Inversion of Single-Station S-Wave HVSR for Shallow Velocity Structure: Utility and Limitations

It is well known that unlithified, near-surface sediments modify seismic waves. Quantifying the response of these sediments to incident waves is needed for predicting the effects of strong earthquake shaking, which requires determination of the S-wave velocity (Vs) structure. The importance of accounting for site response increases when the impedance contrast between the sediment overburden and underlying bedrock is strong, which can trap seismic waves, yielding amplification in excess of that due to the sediment-bedrock impedance contrast alone (e.g., as quantified by the quarter-wavelength approximation).
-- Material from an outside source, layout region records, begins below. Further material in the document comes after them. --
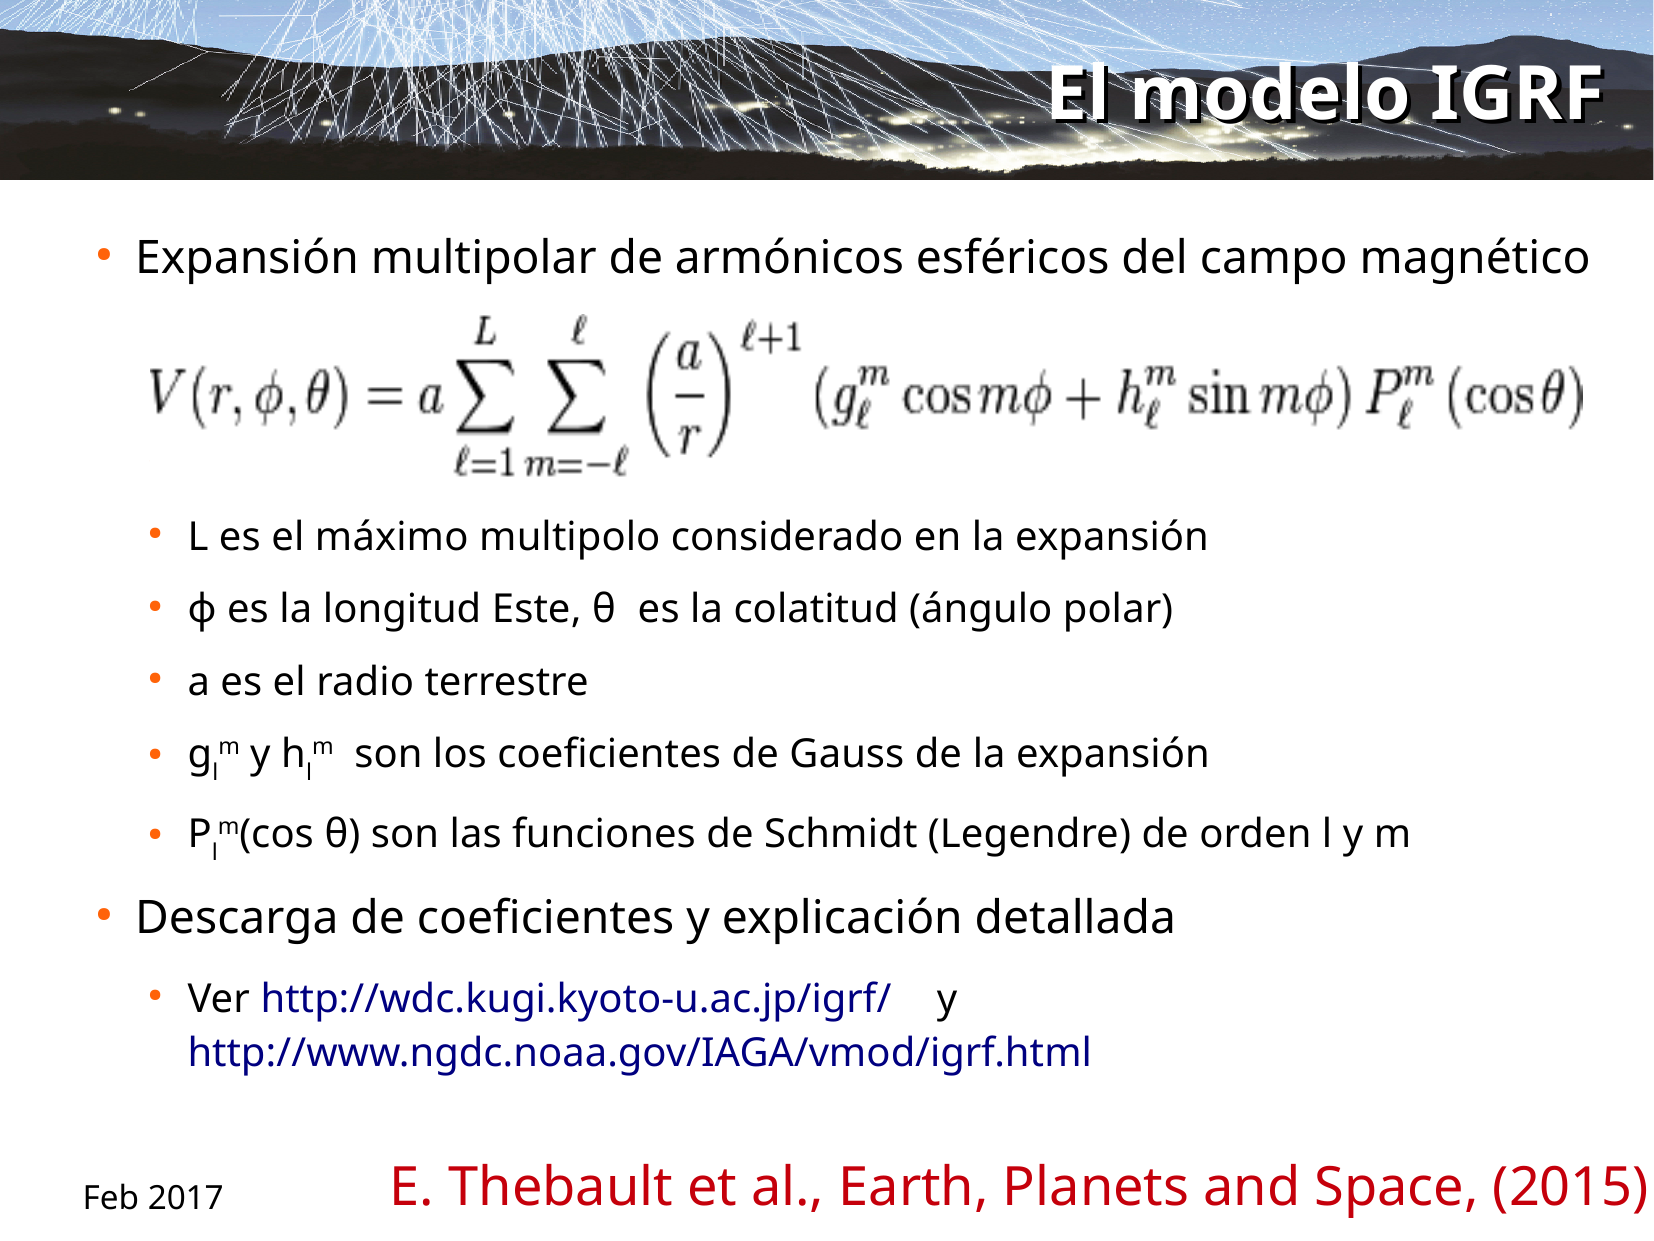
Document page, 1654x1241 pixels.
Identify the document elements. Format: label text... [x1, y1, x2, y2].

title El modelo IGRF [45, 15, 1606, 166]
text_box E. Thebault et al., Earth, Planets and Space, (2015) 67:79 [375, 1140, 1654, 1222]
picture [150, 314, 1583, 481]
list Expansión multipolar de armónicos esféricos del campo magnético r=distancia radial al centro de la Tierra L es el máximo multipolo considerado en la expansión ϕ es la longitud Este, θ es la colatitud (ángulo polar) a es el radio terrestre glm y hlm son los coeficientes de Gauss de la expansión Plm(cos θ) son las funciones de Schmidt (Legendre) de orden l y m Descarga de coeficientes y explicación detallada Ver http://wdc.kugi.kyoto-u.ac.jp/igrf/ y http://www.ngdc.noaa.gov/IAGA/vmod/igrf.html [82, 224, 1595, 1141]
picture [0, 0, 1654, 180]
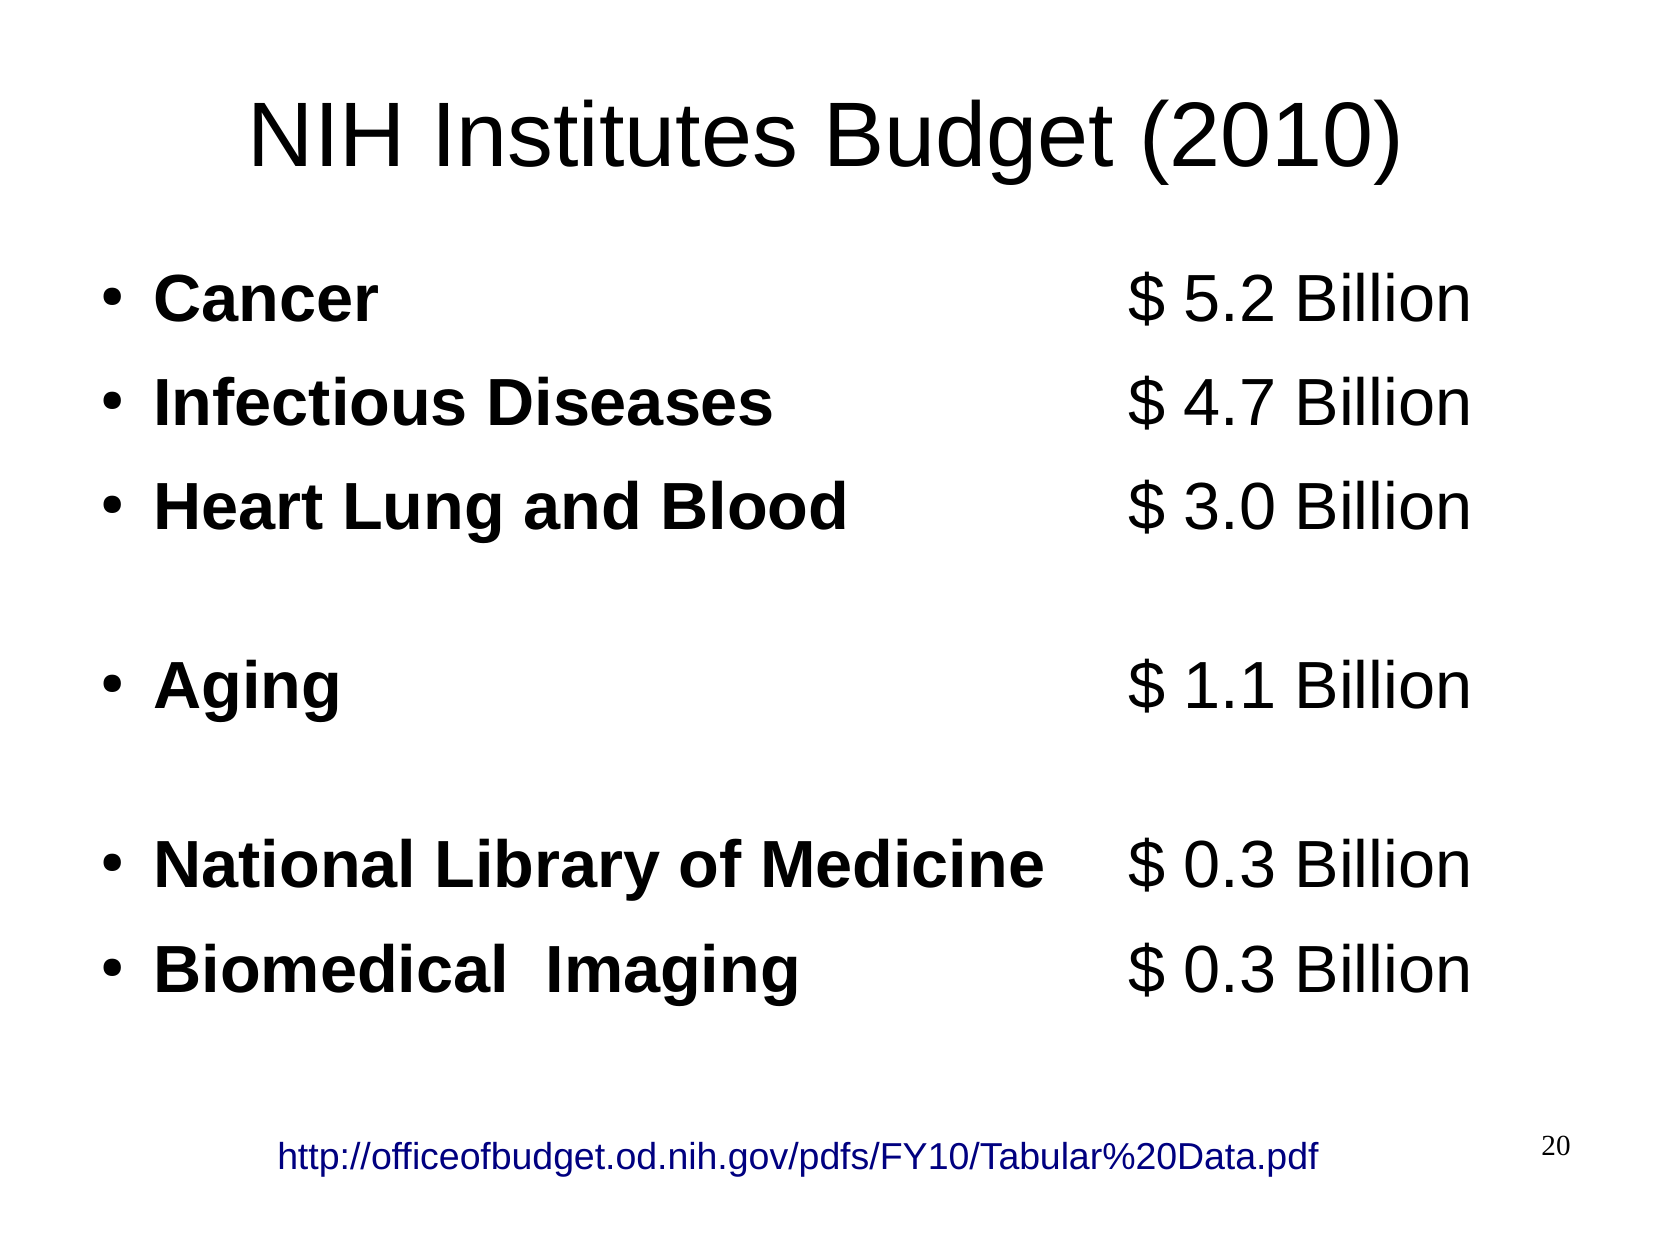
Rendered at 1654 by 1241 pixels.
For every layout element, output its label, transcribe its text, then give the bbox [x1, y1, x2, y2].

Although it has been shown that the horizontal-to-vertical spectral ratio (HVSR) of ambient noise does not reliably measure site resonance above the fundamental frequency, weak-motion S-wave HVSR can estimate the empirical site transfer functions (TF) for sites with strong soil-bedrock impedance contrasts up to a site-dependent maximum frequency, f_max. Amplification of vertical motions from incident P- or SV-waves reduces the spectral ratio with respect to TF for frequencies greater than f_max. Therefore, S-wave HVSR, for frequencies up to f_max, can be inverted for Vs structure. At both deep-soil vertical seismic arrays in the northern Mississippi Embayment—USA, VSAP (100 m) and CUSSO (585 m)—f_max is approximately the fifth natural frequency of vertically propagating SH-waves.

We modified the OpenHVSR Monte Carlo inversion algorithm by forward-modeling the site response using Thompson-Haskell propagator matrices for incident SH-waves to obtain the best-fitting family of soil models that fit mean S-wave HVSR curves. We incorporated attenuation using the Kelvin-Voigt viscoelastic model and retained the algorithm's inclusion of optional model constraints such as depth to bedrock and frequency-independent Qs (derived from Vs). Using the observations at the VSAP and CUSSO sites and an additional, nearby USGS station on thinner sediments (30 m), where the velocity structures are known, we demonstrated the utility and limitations of this approach. For example, because of the frequency limitations of this single-station technique, shallow layers may not be resolved in thick-sediment settings.